Task goal: Update everything from the line containing "pose: elev=263.9 azim=152.3" down to the line containing "Dot at: (306, 331)" by changing "dist" to "distance" and leaving the rest of those items unchanged.
>> Start Given data
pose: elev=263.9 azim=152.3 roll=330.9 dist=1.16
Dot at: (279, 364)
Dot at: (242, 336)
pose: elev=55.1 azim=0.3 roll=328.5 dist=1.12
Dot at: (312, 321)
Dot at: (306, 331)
>> End Given data
>> Start Given data
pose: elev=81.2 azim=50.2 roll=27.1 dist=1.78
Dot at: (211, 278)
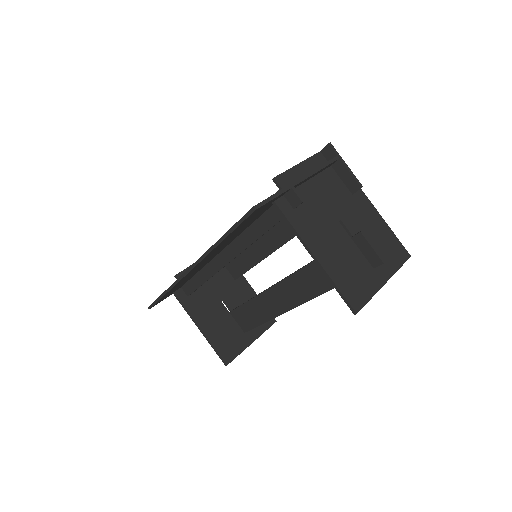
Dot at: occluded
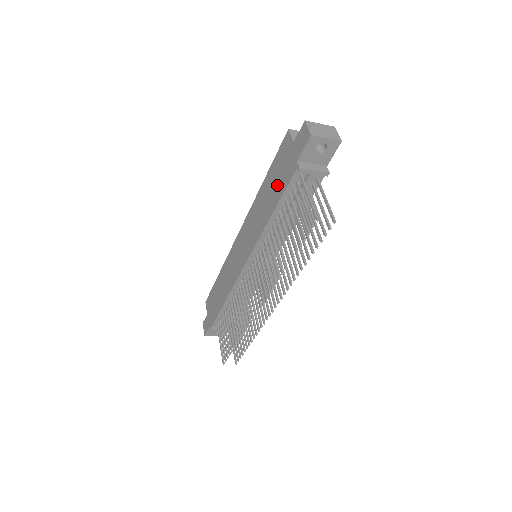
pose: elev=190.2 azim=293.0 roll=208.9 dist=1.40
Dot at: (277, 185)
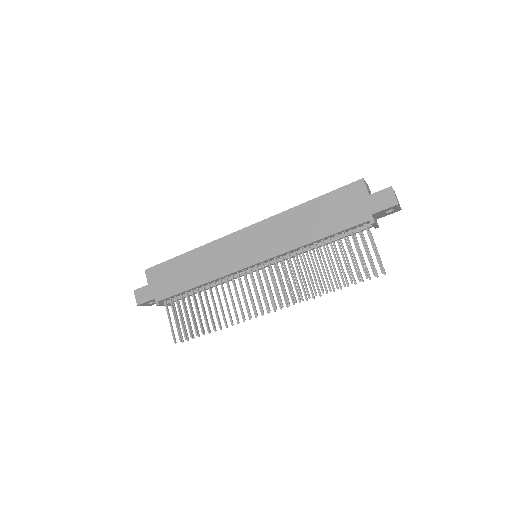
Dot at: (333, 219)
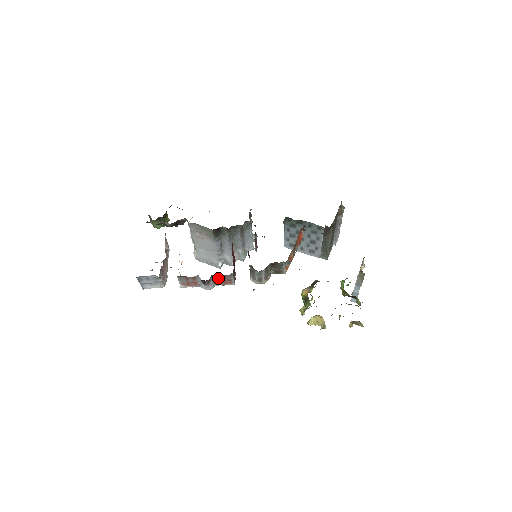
>> End Given data
Answer:
pose: elev=263.9 azim=152.3 roll=330.9 distance=1.16
Dot at: (279, 364)
Dot at: (242, 336)
pose: elev=55.1 azim=0.3 roll=328.5 distance=1.12
Dot at: (312, 321)
Dot at: (306, 331)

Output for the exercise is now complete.